Direktur Jenderal Pengelolaan Ruang Laut (Dirjen PRL) Tb. Haeru Rahayu sangat menyayangkan kejadian ini dan memerintahkan agar bukti kerusakan ekosistem dapat dikumpulkan.

“Kejadian kapal kandas seperti ini sangat disayangkan karena kejadian besar merusak ekosistem laut terutama terumbu karang. Oleh karena itu saya sudah memerintahkan kepada tim di lapangan agar mengumpulkan bukti kerusakan ekosistem yang terjadi,” terang Tebe melalui keterangan tertulisnya di Jakarta, Minggu (14/2/2021).

Terkait hal ini Kementerian Kelautan dan Perikanan (KKP) melalui Balai Kawasan Konservasi Perairan Nasional (BKKPN) Kupang Wilayah Kerja Raja Ampat tengah mengumpulkan bukti kerusakan ekosistem terumbu karang akibat kejadian kapal kandas di Kawasan Konservasi Perairan Nasional (KKPN) Suaka Alam Perairan (SAP) Raja Ampat, tepatnya di sebelah barat Pulau Yefmo, Kampung Meosmanggara, Distrik Waigeo Barat Kepulauan, Kab. Raja Ampat, Provinsi Papua Barat.

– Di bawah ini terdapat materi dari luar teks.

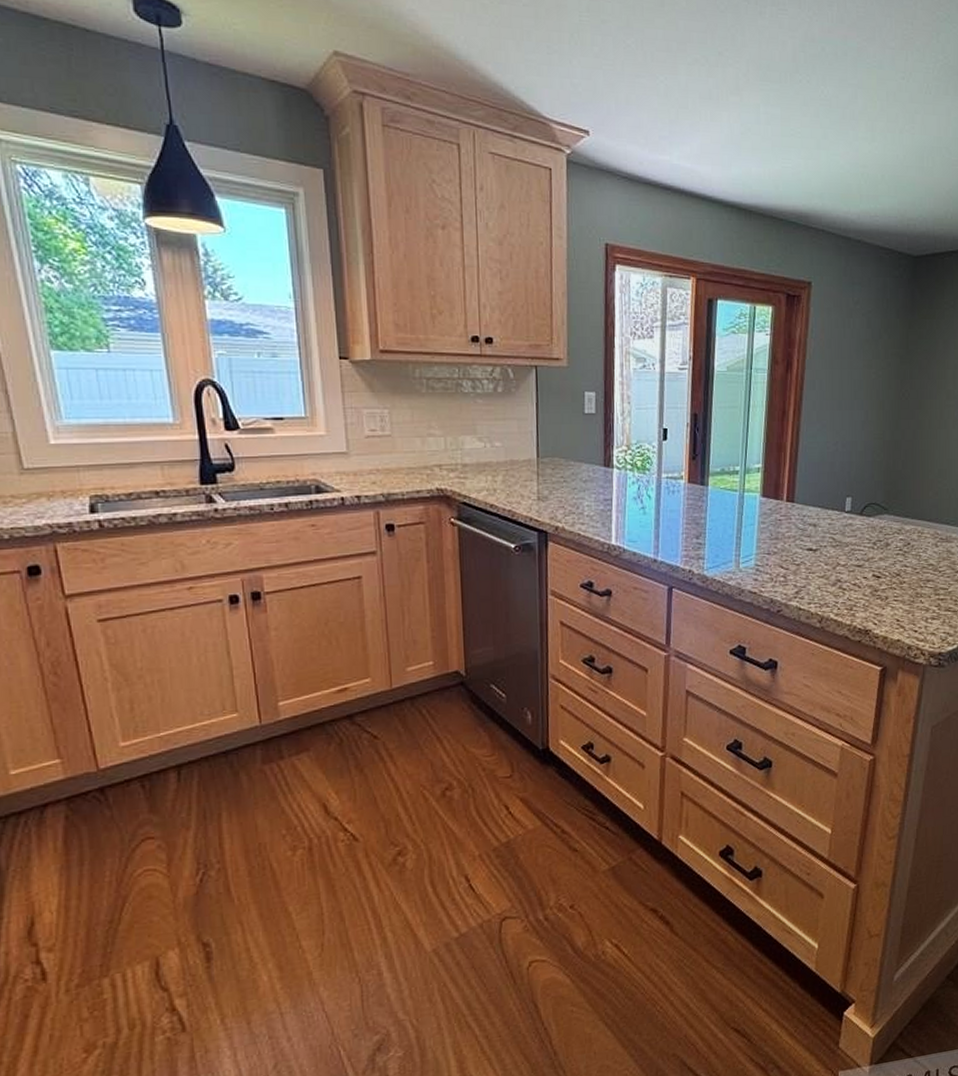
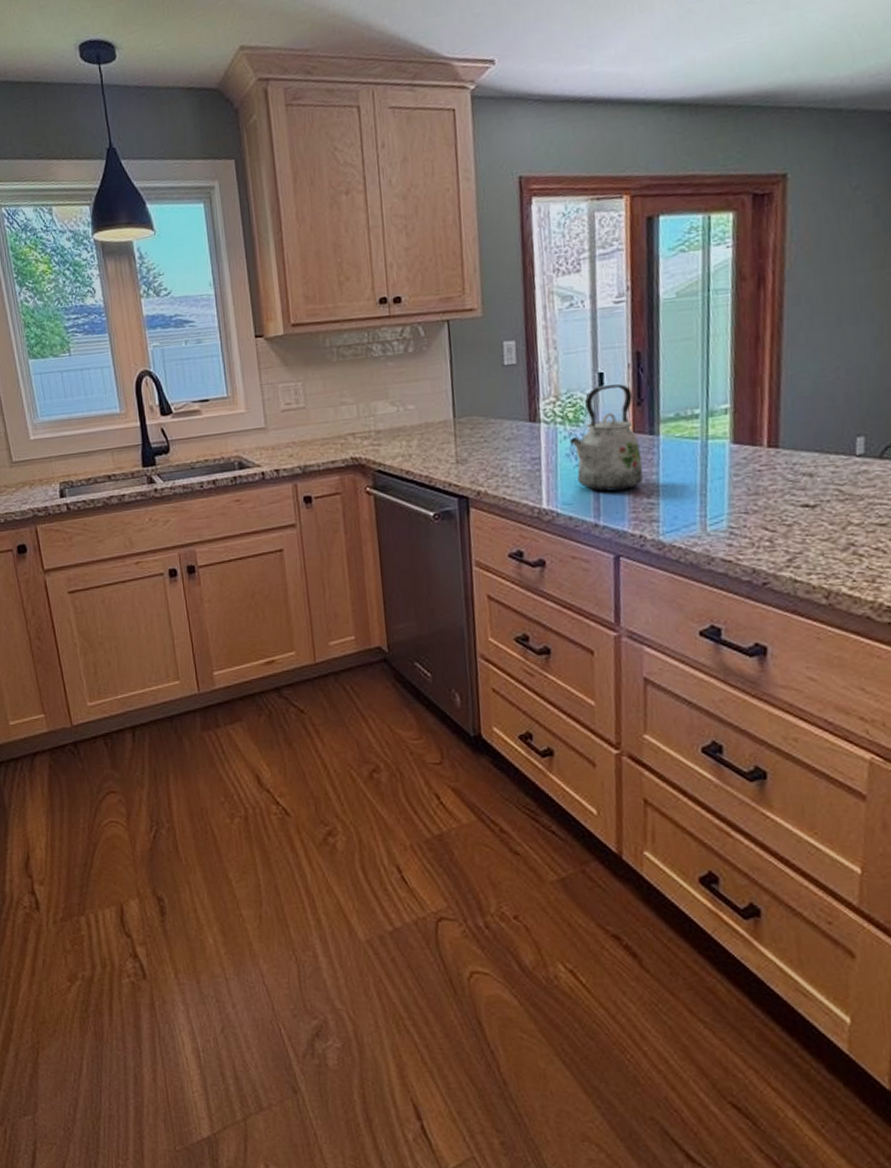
kettle: none [637,439,695,532] -> present [569,384,644,492]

Tim yang terdiri dari BKKPN Kupang Wilker Raja Ampat, Satuan Pengawas Sumberdaya Kelautan dan Perikanan (Satwas SDKP) Wilayah Kerja Raja Ampat dan Kantor Unit Penyelenggara Pelabuhan (KUPP) Kelas II Raja Ampat memperoleh hasil bahwa kapal yang mengalami kandas pada 2 Februari 2021 adalah KM. Sabuk Nusantara 62 berukuran 750 GT. Kapal ini merupakan kapal penumpang dan barang jenis perintis milik Kementerian Perhubungan yang dioperasikan oleh PT. Pelayaran Berkat Abadi Jaya Makmur (Surabaya).

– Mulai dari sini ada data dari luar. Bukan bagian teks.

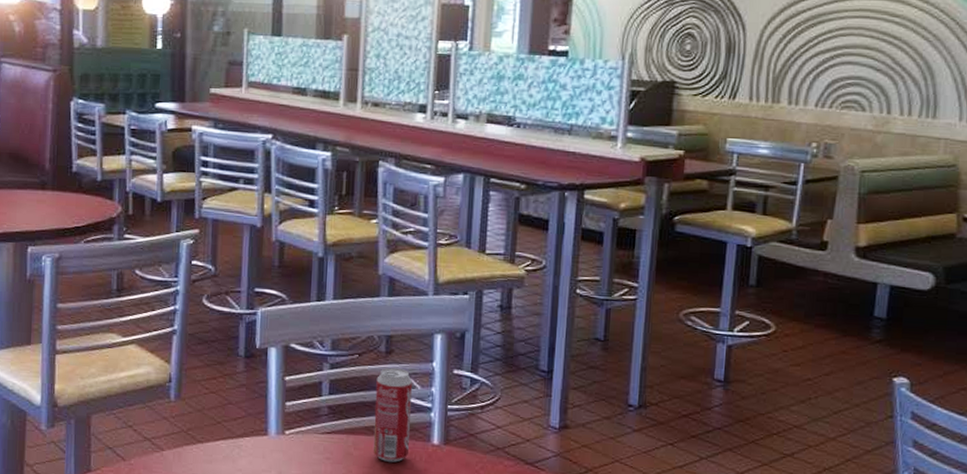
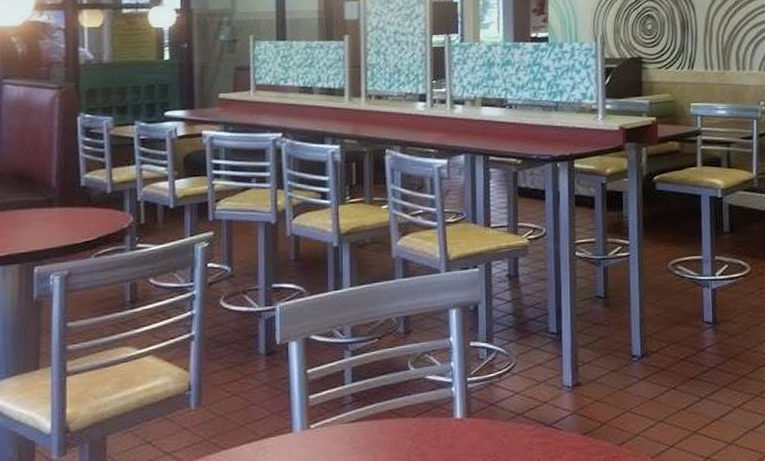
beverage can: present [373,367,412,462] -> none [397,347,433,443]

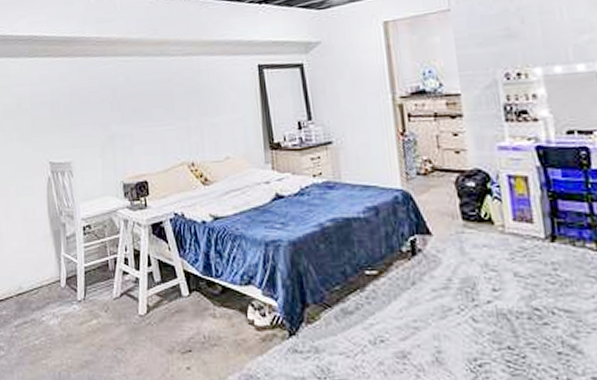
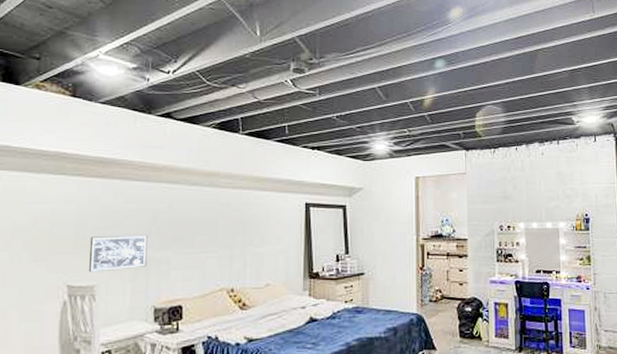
wall art: none [63,109,112,149] -> present [89,234,148,273]

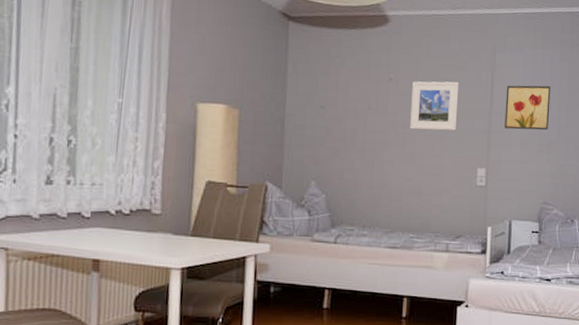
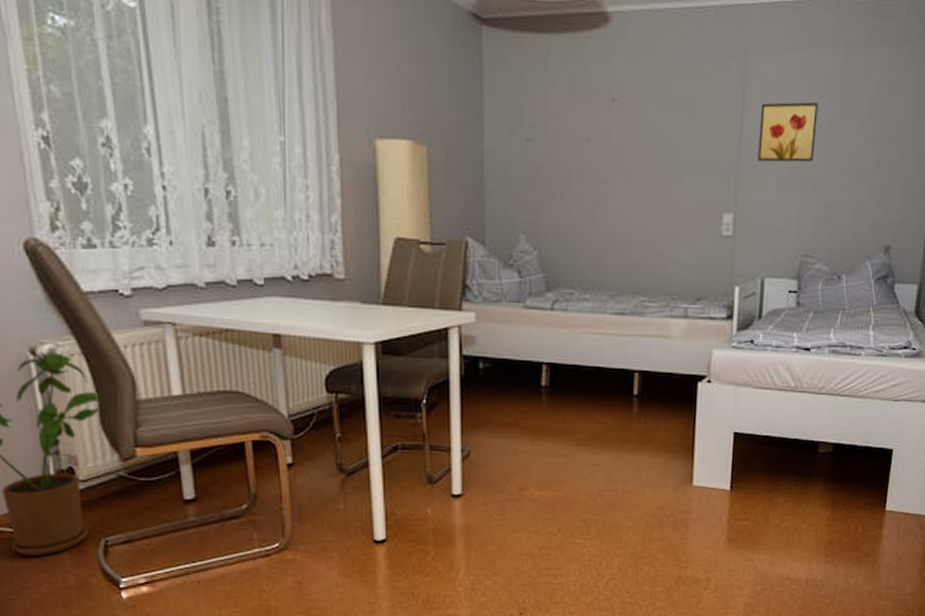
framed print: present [410,81,459,131] -> none [639,100,701,166]

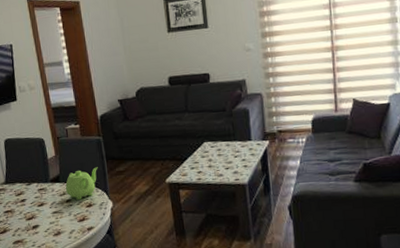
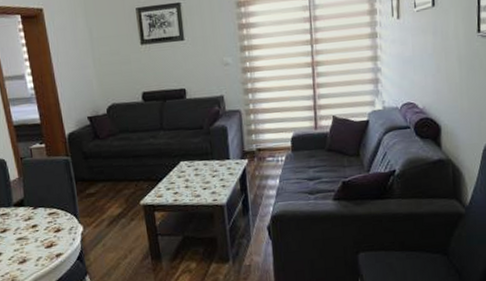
teapot: present [65,167,98,201] -> none [31,189,67,226]

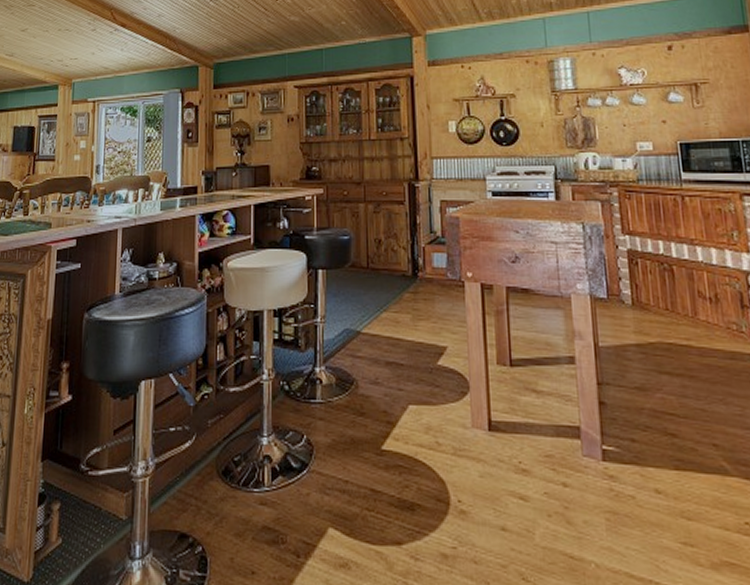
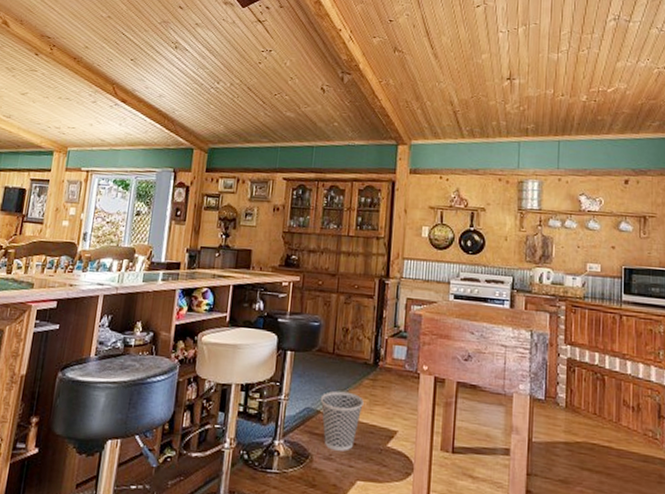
wastebasket: none [359,308,407,374] -> present [320,390,364,451]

Di sekitar lokasi kejadian, beberapa kerusakan dan patahan karang. Terlihat patahan/rusak karang sepanjang 46 meter dengan lebar bervariasi antara 1 sampai 5 meter pada kedalaman 1 hingga 2 meter. Luas kerusakan terumbu karang diperkirakan mencapai 230 meter persegi.

Lebih lanjut, Tebe menjelaskan bahwa kerusakan ekosistem tersebut nantinya dapat digunakan oleh aparat penegak hukum sebagai dasar penuntutan ganti rugi kerusakan ekosistem terumbu karang akibat kejadian kapal kandas ini.

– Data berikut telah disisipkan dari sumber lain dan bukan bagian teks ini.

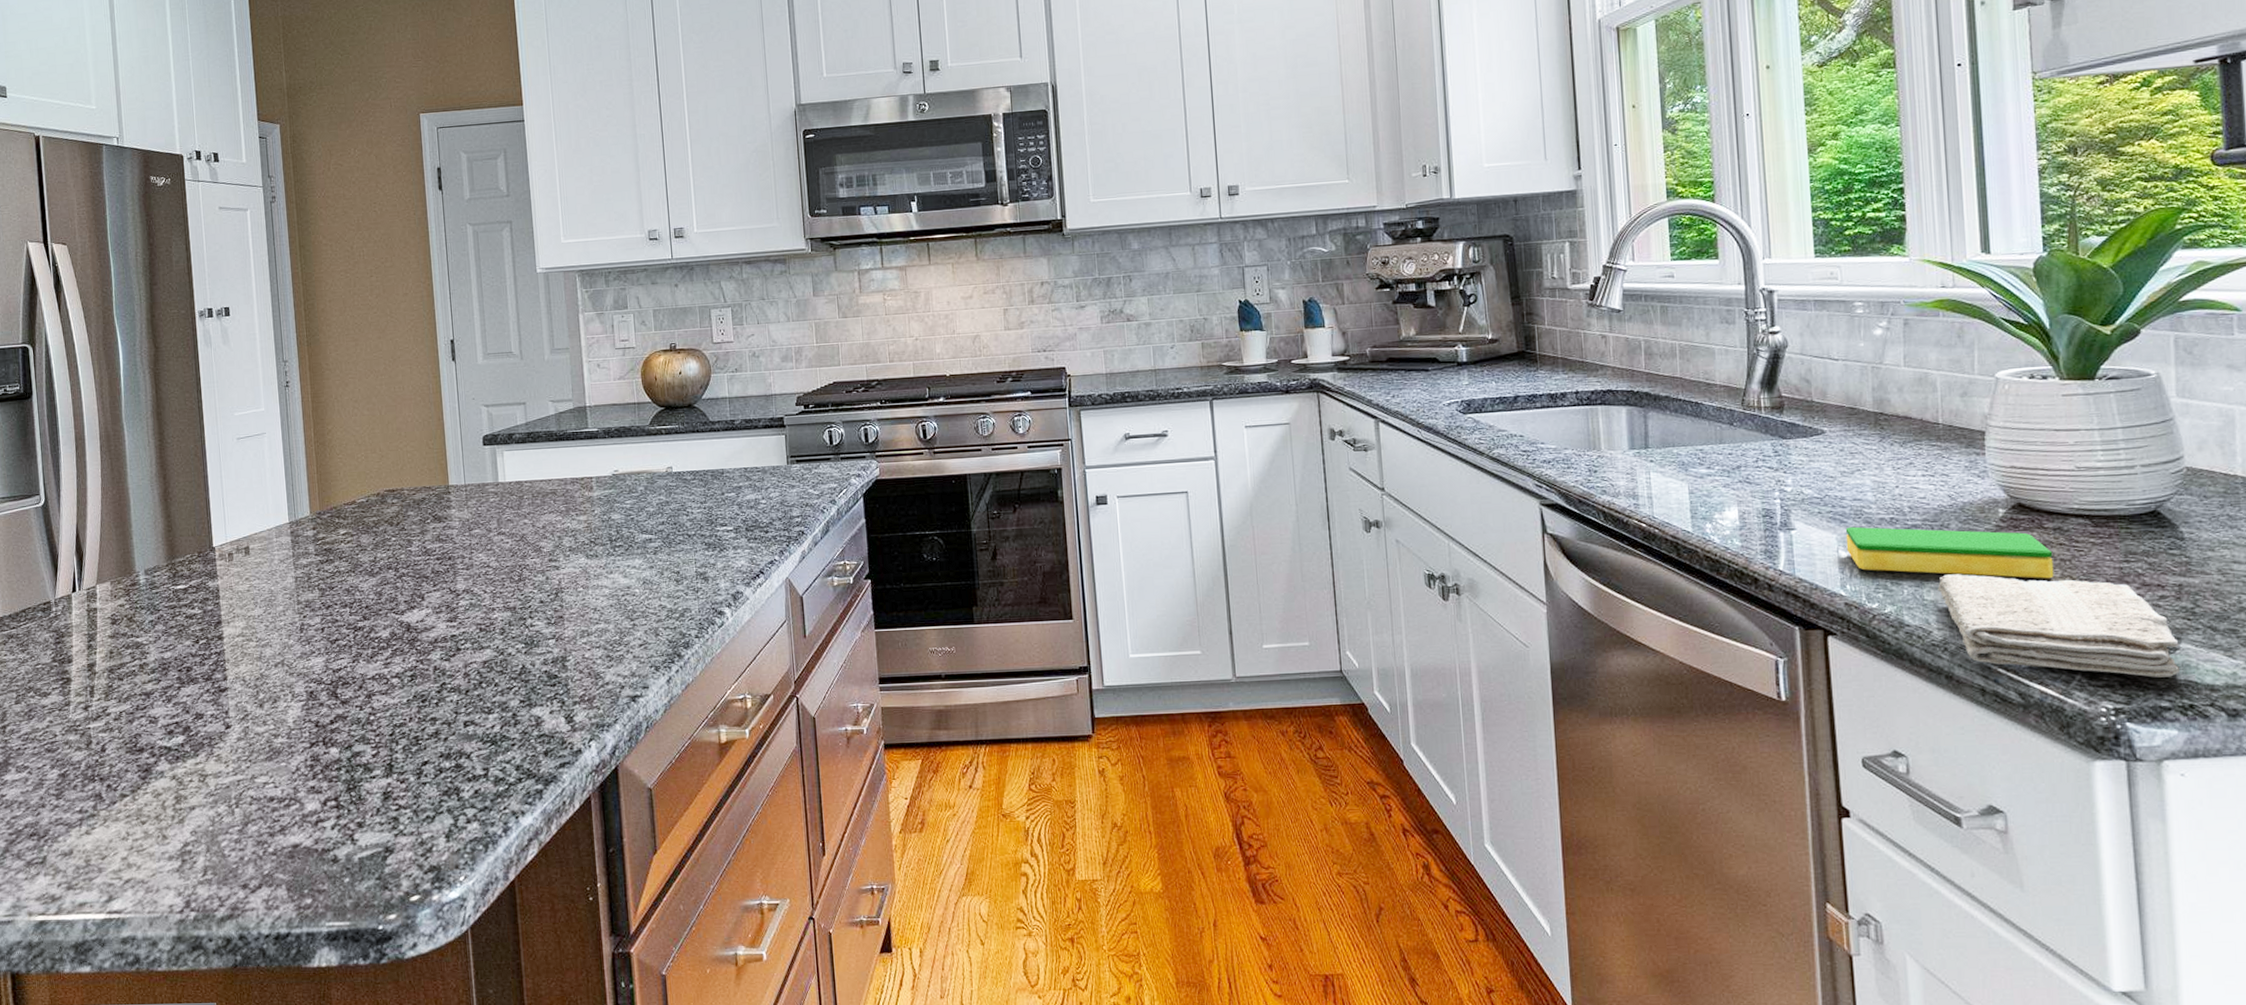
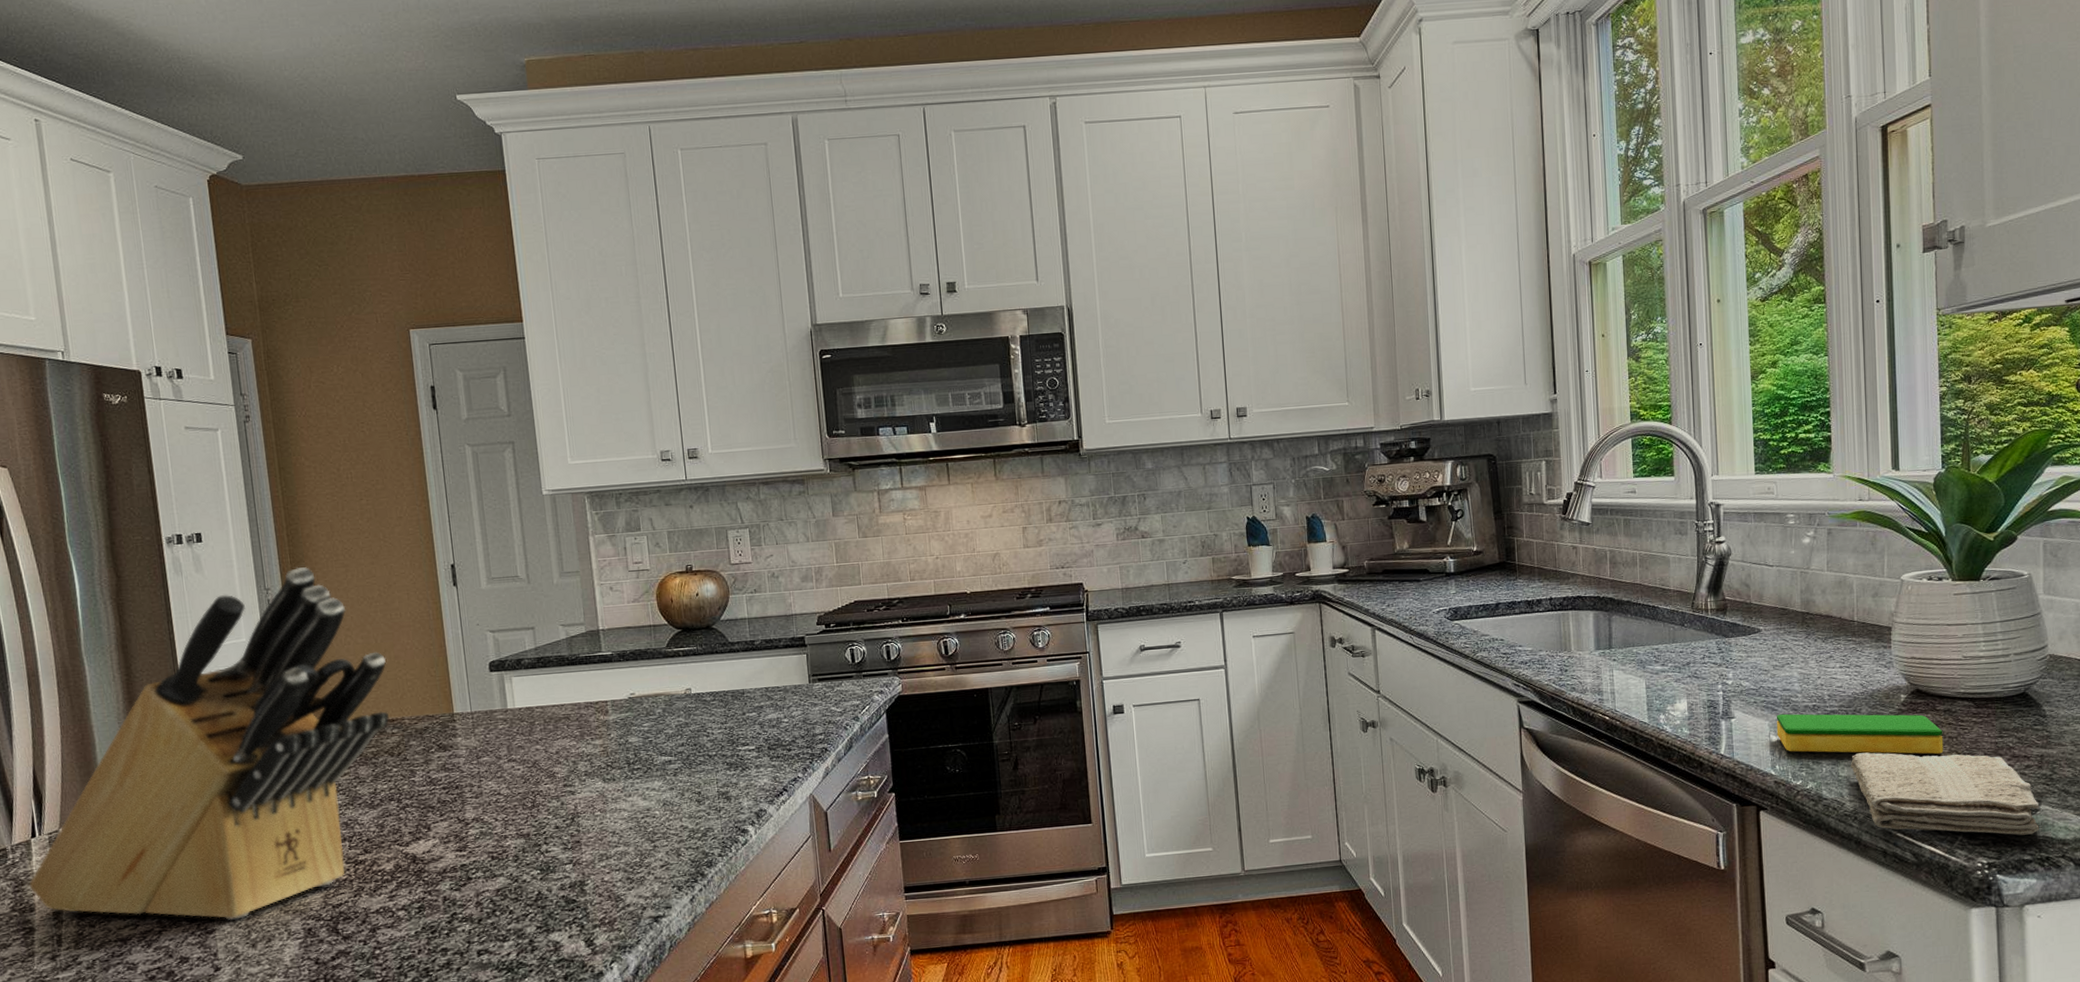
knife block: none [68,341,390,680] -> present [29,567,389,920]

“Hal ini dapat digunakan aparat penegak hukum sebagai dasar penuntutan ganti rugi kerusakan ekosistem terumbu karang akibat kejadian kapal kandas ini,” jelasnya.

Di tempat terpisah, Plt. Kepala BKKPN Kupang, Imam Fauzi menjelaskan perlunya upaya pencegahan kejadian kapal kandas di dalam KKPN SAP Raja Ampat dengan tetap memperhatikan kebutuhan masyarakat terhadap transportasi publik kapal perintis.

“SAP Raja Ampat ini memiliki kontur dasar laut yang unik yang dapat menyebabkan kapal mudah kandas jika nahkoda tidak dapat melihat efektifnya, karena itu perlu penyusunan peta alur dan penyediaan titik labuh di dalam KKPN SAP Raja Ampat sebagai tindakan pencegahan yang sesuai dengan Kementerian Perhubungan dan Dinas Perhubungan Kab. Raja Ampat,” tutur Imam di Kupang.

Selanjutnya Imam berharap dengan disediakannya jalur pelayaran dan titik labuh tersebut maka kejadian kapal kandas di SAP Raja Ampat dapat berkurang.

“Dengan disediakannya jalur pelayaran dan titik labuh tersebut maka kejadian kapal kandas di SAP Raja Ampat dapat berkurang,” tutupnya sambil berharap.